Rédigé par leral.net le Mardi 10 Juillet 2012 à 13:38 | | 0 commentaire(s)|

La Nasa avait déclaré en 2010 avoir découvert des bactéries dont l'ADN contenait de l'arsenic. Deux études indépendantes viennent contredire l'agence américaine.


L'hypothèse d'une vie basée sur l'arsenic remise en cause
En décembre 2010, la Nasa annonce la découverte d' «une nouvelle forme de vie»: des bactéries intégrant de l'arsenic dans leur ADN. L'annonce fracassante crée une grande controverse chez les biologistes. Ces derniers estiment que les conclusions de Felisa Wolfe-Simon, auteure principale de l'étude publiée dans Science, sont prématurées. Rien ne permet selon eux d'affirmer avec certitude que les organismes découverts ont réellement remplacé dans leur hélice ADN le phosphore - un des six éléments de base de la vie avec le carbone, l'hydrogène, l'oxygène, l'azote et le soufre - par de l'arsenic, un élément aux propriétés chimiques avoisinantes.
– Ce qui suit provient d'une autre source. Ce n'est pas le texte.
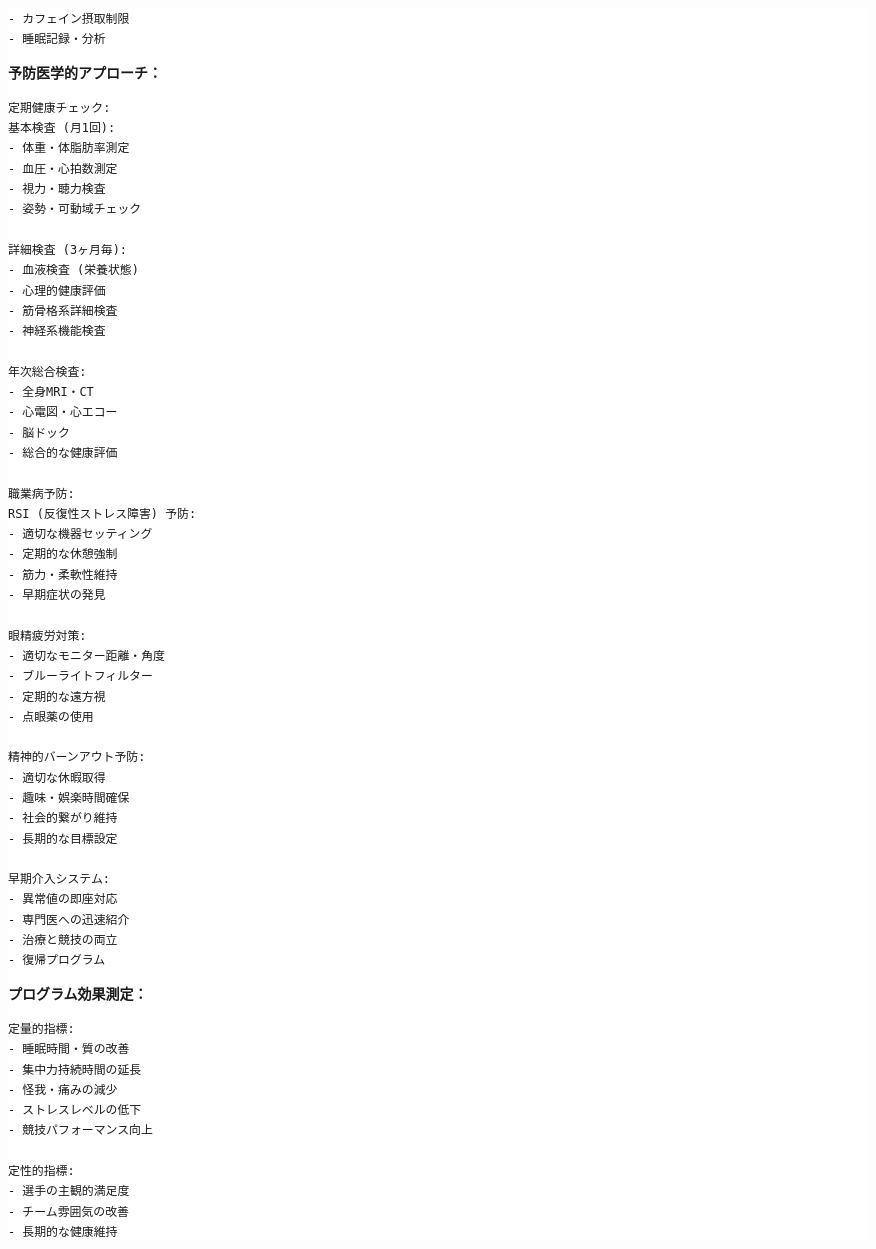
 ```
- カフェイン摂取制限
- 睡眠記録・分析
```

**予防医学的アプローチ：**
```
定期健康チェック:
基本検査 (月1回):
- 体重・体脂肪率測定
- 血圧・心拍数測定
- 視力・聴力検査
- 姿勢・可動域チェック

詳細検査 (3ヶ月毎):
- 血液検査 (栄養状態)
- 心理的健康評価
- 筋骨格系詳細検査
- 神経系機能検査

年次総合検査:
- 全身MRI・CT
- 心電図・心エコー
- 脳ドック
- 総合的な健康評価

職業病予防:
RSI (反復性ストレス障害) 予防:
- 適切な機器セッティング
- 定期的な休憩強制
- 筋力・柔軟性維持
- 早期症状の発見

眼精疲労対策:
- 適切なモニター距離・角度
- ブルーライトフィルター
- 定期的な遠方視
- 点眼薬の使用

精神的バーンアウト予防:
- 適切な休暇取得
- 趣味・娯楽時間確保
- 社会的繋がり維持
- 長期的な目標設定

早期介入システム:
- 異常値の即座対応
- 専門医への迅速紹介
- 治療と競技の両立
- 復帰プログラム
```

**プログラム効果測定：**
```
定量的指標:
- 睡眠時間・質の改善
- 集中力持続時間の延長
- 怪我・痛みの減少
- ストレスレベルの低下
- 競技パフォーマンス向上

定性的指標:
- 選手の主観的満足度
- チーム雰囲気の改善
- 長期的な健康維持
```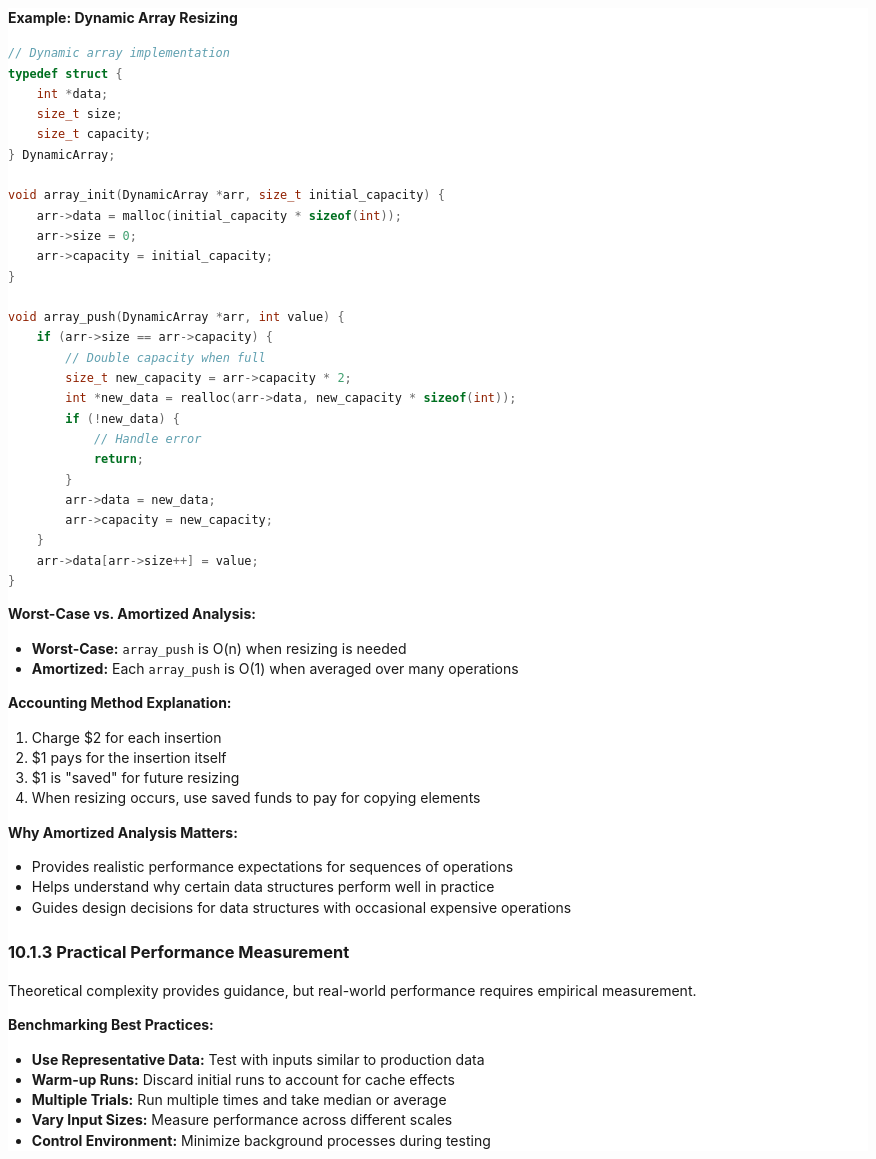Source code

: **Example: Dynamic Array Resizing**

```c
// Dynamic array implementation
typedef struct {
    int *data;
    size_t size;
    size_t capacity;
} DynamicArray;

void array_init(DynamicArray *arr, size_t initial_capacity) {
    arr->data = malloc(initial_capacity * sizeof(int));
    arr->size = 0;
    arr->capacity = initial_capacity;
}

void array_push(DynamicArray *arr, int value) {
    if (arr->size == arr->capacity) {
        // Double capacity when full
        size_t new_capacity = arr->capacity * 2;
        int *new_data = realloc(arr->data, new_capacity * sizeof(int));
        if (!new_data) {
            // Handle error
            return;
        }
        arr->data = new_data;
        arr->capacity = new_capacity;
    }
    arr->data[arr->size++] = value;
}
```

**Worst-Case vs. Amortized Analysis:**
*   **Worst-Case:** `array_push` is O(n) when resizing is needed
*   **Amortized:** Each `array_push` is O(1) when averaged over many operations

**Accounting Method Explanation:**
1.  Charge $2 for each insertion
2.  $1 pays for the insertion itself
3.  $1 is "saved" for future resizing
4.  When resizing occurs, use saved funds to pay for copying elements

**Why Amortized Analysis Matters:**
*   Provides realistic performance expectations for sequences of operations
*   Helps understand why certain data structures perform well in practice
*   Guides design decisions for data structures with occasional expensive operations

### 10.1.3 Practical Performance Measurement

Theoretical complexity provides guidance, but real-world performance requires empirical measurement.

**Benchmarking Best Practices:**
*   **Use Representative Data:** Test with inputs similar to production data
*   **Warm-up Runs:** Discard initial runs to account for cache effects
*   **Multiple Trials:** Run multiple times and take median or average
*   **Vary Input Sizes:** Measure performance across different scales
*   **Control Environment:** Minimize background processes during testing

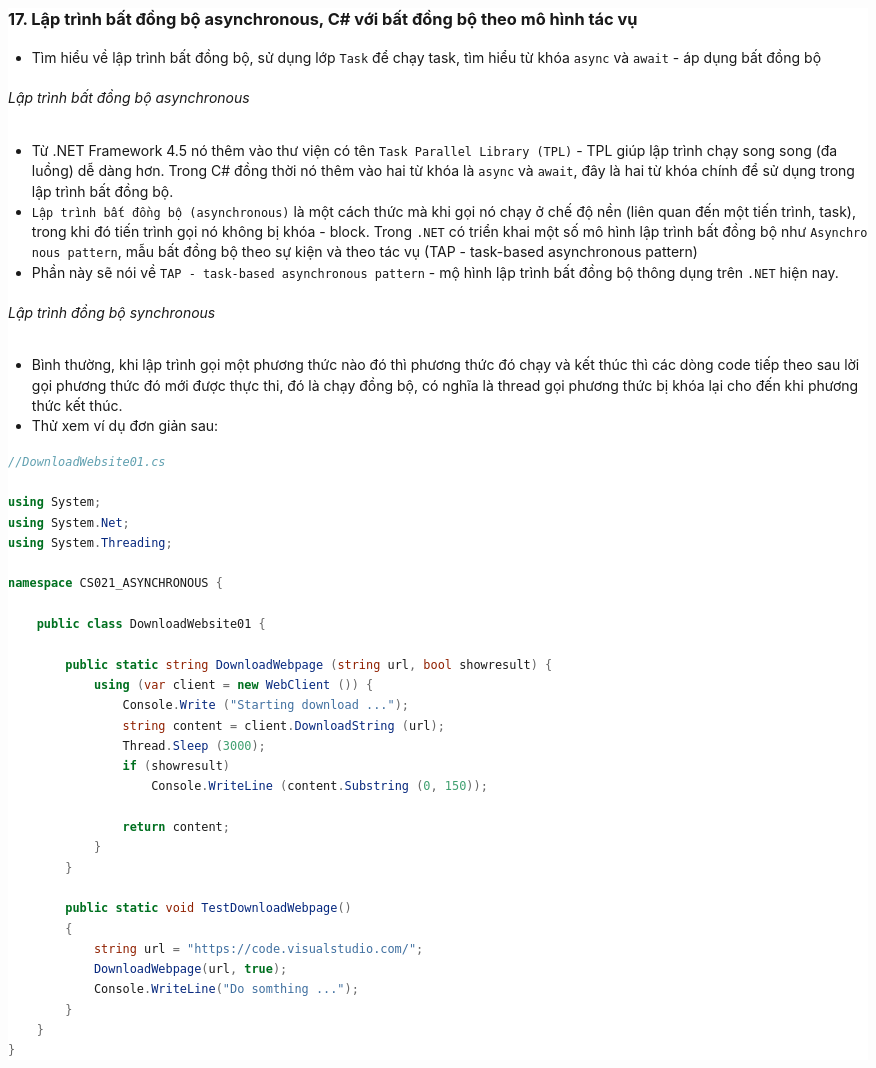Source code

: ### 17. Lập trình bất đồng bộ asynchronous, C# với bất đồng bộ theo mô hình tác vụ

- Tìm hiểu về lập trình bất đồng bộ, sử dụng lớp `Task` để chạy task, tìm hiểu từ khóa `async` và `await` - áp dụng bất đồng bộ

###### Lập trình bất đồng bộ asynchronous

- Từ .NET Framework 4.5 nó thêm vào thư viện có tên `Task Parallel Library (TPL)` - TPL giúp lập trình chạy song song (đa luồng) dễ dàng hơn. Trong C# đồng thời nó thêm vào hai từ khóa là `async` và `await`, đây là hai từ khóa chính để sử dụng trong lập trình bất đồng bộ.
- `Lập trình bất đồng bộ (asynchronous)` là một cách thức mà khi gọi nó chạy ở chế độ nền (liên quan đến một tiến trình, task), trong khi đó tiến trình gọi nó không bị khóa - block. Trong `.NET` có triển khai một số mô hình lập trình bất đồng bộ như `Asynchronous pattern`, mẫu bất đồng bộ theo sự kiện và theo tác vụ (TAP - task-based asynchronous pattern)
- Phần này sẽ nói về `TAP - task-based asynchronous pattern` - mộ hình lập trình bất đồng bộ thông dụng trên `.NET` hiện nay.

###### Lập trình đồng bộ synchronous

- Bình thường, khi lập trình gọi một phương thức nào đó thì phương thức đó chạy và kết thúc thì các dòng code tiếp theo sau lời gọi phương thức đó mới được thực thi, đó là chạy đồng bộ, có nghĩa là thread gọi phương thức bị khóa lại cho đến khi phương thức kết thúc.
- Thử xem ví dụ đơn giản sau:

```csharp
//DownloadWebsite01.cs

using System;
using System.Net;
using System.Threading;

namespace CS021_ASYNCHRONOUS {

    public class DownloadWebsite01 {

        public static string DownloadWebpage (string url, bool showresult) {
            using (var client = new WebClient ()) {
                Console.Write ("Starting download ...");
                string content = client.DownloadString (url);
                Thread.Sleep (3000);
                if (showresult)
                    Console.WriteLine (content.Substring (0, 150));

                return content;
            }
        }

        public static void TestDownloadWebpage()
        {
            string url = "https://code.visualstudio.com/";
            DownloadWebpage(url, true);
            Console.WriteLine("Do somthing ...");
        }
    }
}
```
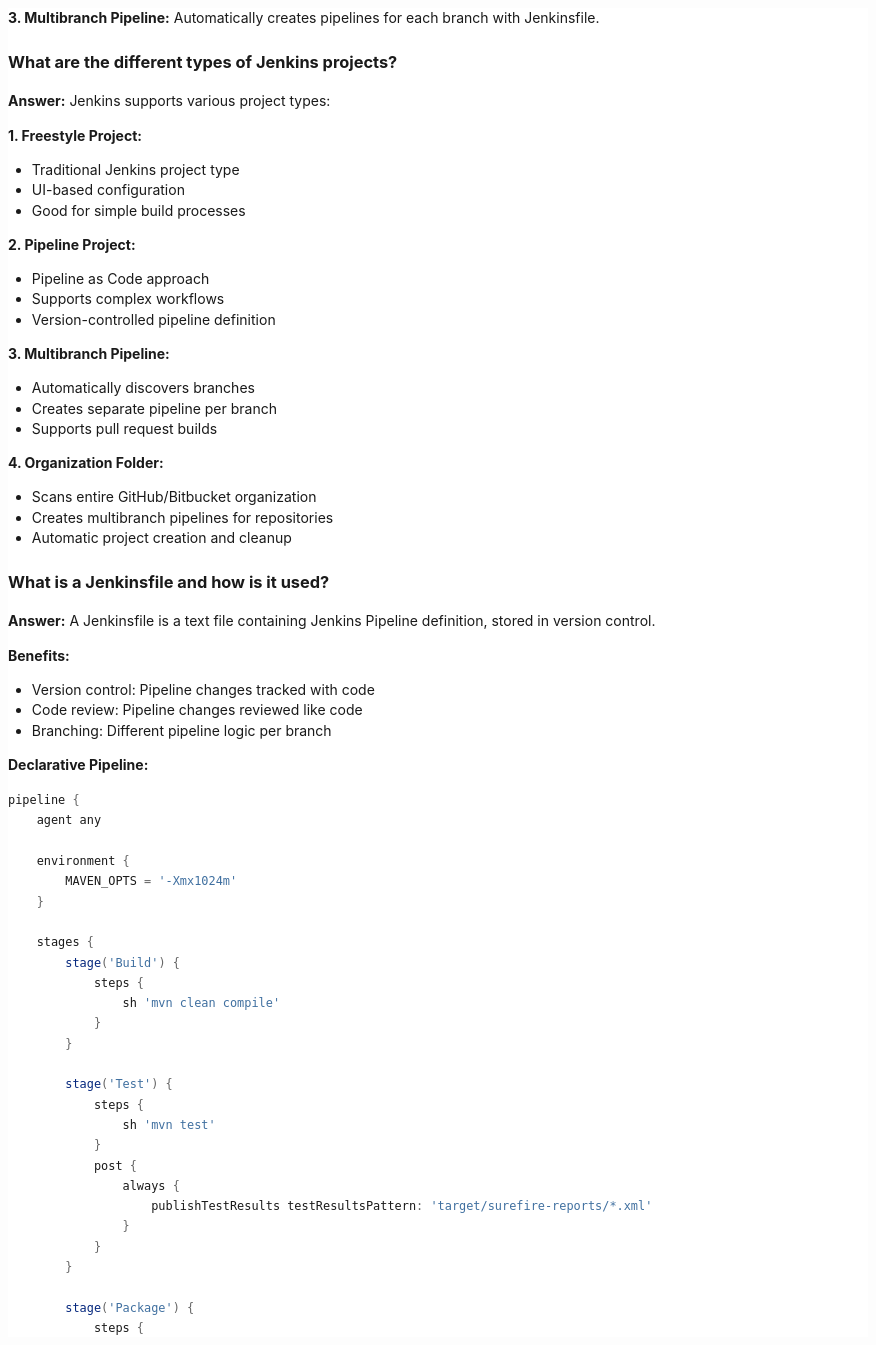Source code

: **3. Multibranch Pipeline:**
Automatically creates pipelines for each branch with Jenkinsfile.

### What are the different types of Jenkins projects?

**Answer:**
Jenkins supports various project types:

**1. Freestyle Project:**
- Traditional Jenkins project type
- UI-based configuration
- Good for simple build processes

**2. Pipeline Project:**
- Pipeline as Code approach
- Supports complex workflows
- Version-controlled pipeline definition

**3. Multibranch Pipeline:**
- Automatically discovers branches
- Creates separate pipeline per branch
- Supports pull request builds

**4. Organization Folder:**
- Scans entire GitHub/Bitbucket organization
- Creates multibranch pipelines for repositories
- Automatic project creation and cleanup

### What is a Jenkinsfile and how is it used?

**Answer:**
A Jenkinsfile is a text file containing Jenkins Pipeline definition, stored in version control.

**Benefits:**
- Version control: Pipeline changes tracked with code
- Code review: Pipeline changes reviewed like code
- Branching: Different pipeline logic per branch

**Declarative Pipeline:**
```groovy
pipeline {
    agent any
    
    environment {
        MAVEN_OPTS = '-Xmx1024m'
    }
    
    stages {
        stage('Build') {
            steps {
                sh 'mvn clean compile'
            }
        }
        
        stage('Test') {
            steps {
                sh 'mvn test'
            }
            post {
                always {
                    publishTestResults testResultsPattern: 'target/surefire-reports/*.xml'
                }
            }
        }
        
        stage('Package') {
            steps {
```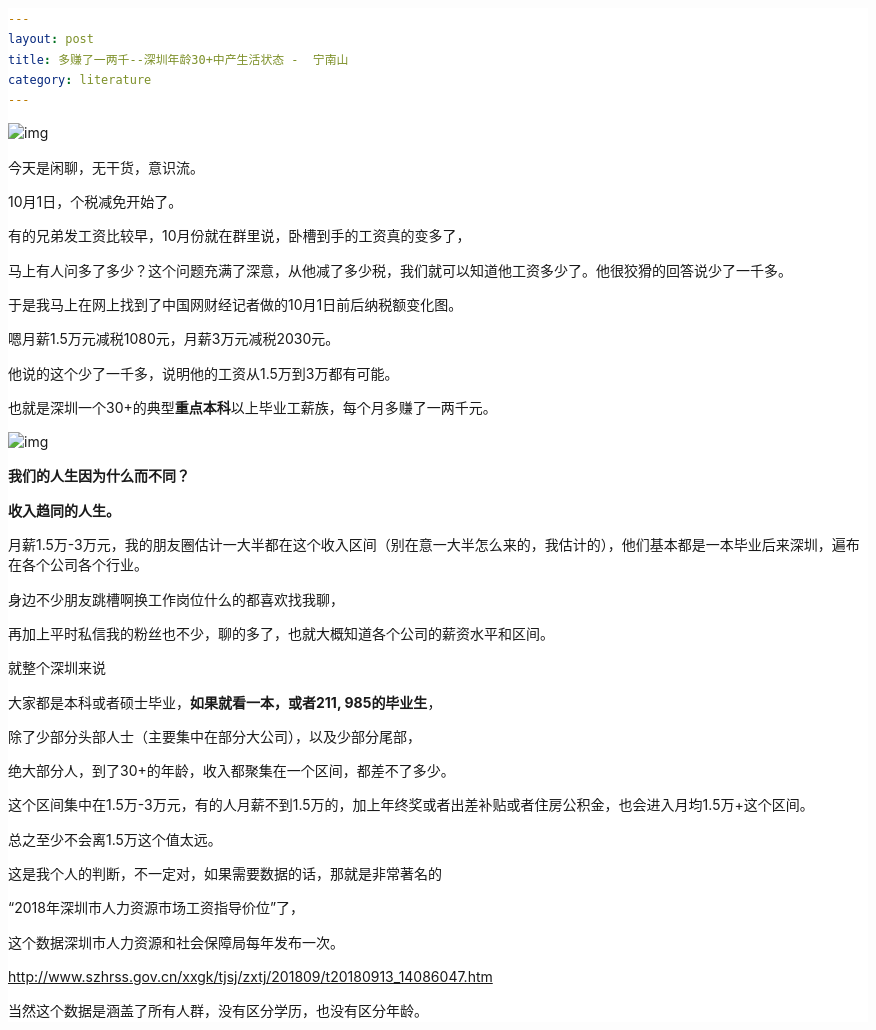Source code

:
 ```yaml
---
layout: post
title: 多赚了一两千--深圳年龄30+中产生活状态 -  宁南山
category: literature
---
```

![img](https://cdn.kelu.org/blog/tags/literature.jpg)

今天是闲聊，无干货，意识流。

10月1日，个税减免开始了。

有的兄弟发工资比较早，10月份就在群里说，卧槽到手的工资真的变多了，

马上有人问多了多少？这个问题充满了深意，从他减了多少税，我们就可以知道他工资多少了。他很狡猾的回答说少了一千多。

 

于是我马上在网上找到了中国网财经记者做的10月1日前后纳税额变化图。

嗯月薪1.5万元减税1080元，月薪3万元减税2030元。

他说的这个少了一千多，说明他的工资从1.5万到3万都有可能。

也就是深圳一个30+的典型**重点本科**以上毕业工薪族，每个月多赚了一两千元。

![img](https://cdn.kelu.org/blog/2018/12/640.jpg)

 

**我们的人生因为什么而不同？**

**收入趋同的人生。**

月薪1.5万-3万元，我的朋友圈估计一大半都在这个收入区间（别在意一大半怎么来的，我估计的），他们基本都是一本毕业后来深圳，遍布在各个公司各个行业。

身边不少朋友跳槽啊换工作岗位什么的都喜欢找我聊，

再加上平时私信我的粉丝也不少，聊的多了，也就大概知道各个公司的薪资水平和区间。

 

就整个深圳来说

大家都是本科或者硕士毕业，**如果就看一本，或者****211, 985****的毕业生**，

除了少部分头部人士（主要集中在部分大公司），以及少部分尾部，

绝大部分人，到了30+的年龄，收入都聚集在一个区间，都差不了多少。

这个区间集中在1.5万-3万元，有的人月薪不到1.5万的，加上年终奖或者出差补贴或者住房公积金，也会进入月均1.5万+这个区间。

总之至少不会离1.5万这个值太远。

这是我个人的判断，不一定对，如果需要数据的话，那就是非常著名的

“2018年深圳市人力资源市场工资指导价位”了，

这个数据深圳市人力资源和社会保障局每年发布一次。

http://www.szhrss.gov.cn/xxgk/tjsj/zxtj/201809/t20180913_14086047.htm

当然这个数据是涵盖了所有人群，没有区分学历，也没有区分年龄。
Dix-huit mois plus tard, les frondeurs exposent dans deux papiers indépendants (disponibles ici et là), mis en ligne dimanche soir par , les résultats des expériences qu'ils ont menées sur cette bactérie, GFAJ-1, découverte en 2010 dans le lac Mono en Californie. Les deux équipes arrivent aux mêmes conclusions: GFAJ-1 est un organisme remarquable de résistance capable de se développer dans un milieu très riche en arsenic mais il ne parvient jamais à se «nourrir» avec l'élément toxique.

Des traces d'arsenic, mais pas dans l'hélice ADN
Les chercheurs ont commencé par démontrer qu'en dessous d'une certaine concentration en phosphore, les bactéries étaient incapables de se développer. Cela prouve qu'elles n'arrivent pas à remplacer le phosphore par l'arsenic comme cela était suggéré. L'analyse précise de leur ADN a certes révélé des traces infimes d'arsenic mais celui-ci était toujours isolé, c'est-à-dire qu'il ne faisait pas de liaison chimique avec d'autres éléments. Cela démontre que ces traces ne font pas partie intégrante de la molécule d'ADN.

«En conclusion, les nouvelles recherches montrent que GFAJ-1 ne modifie pas les principes fondamentaux de la vie», écrit la revue Science dans un éditorial électronique en forme de mea culpa. Rosie Redfield, auteure référente de l'un des deux papiers contradicteurs, avait dès le premier jour exprimé ses réserves et reproché à la revue et à son comité de lecture d'avoir laissé passer l'article de la Nasa pour faire un coup médiatique alors qu'il comportait beaucoup (trop) de zones d'ombre.

Une victoire de l'«open science»
La chercheuse se félicite au passage d'avoir mis en valeur le concept d' «open science» puisqu'elle a travaillé en collaboration ouverte avec la communauté scientifique. Elle a régulièrement publié des résultats préliminaires sur son blog, invité les spécialistes du domaine à les interpréter et à participer à l'élaboration des protocoles les plus pertinents. L'ensemble des travaux avait enfin été mis en ligne dès janvier sur ArXiv, une base de publications scientifiques en accès libre, pour permettre au plus grand nombre de les commenter.

En fervente défenseure de cette démarche encore assez neuve, Rosie Redfield a d'ailleurs contraint Science à rompre l'embargo sur les deux publications qui ne devaient paraître que fin juillet dans la version imprimée de la revue. «Il était ridicule d'attendre un mois pour m'exprimer sur le sujet alors que tout le monde pouvait avoir accès librement à mes travaux», a-t-elle justifié. Elle a obtenu gain de cause. Une double victoire en somme.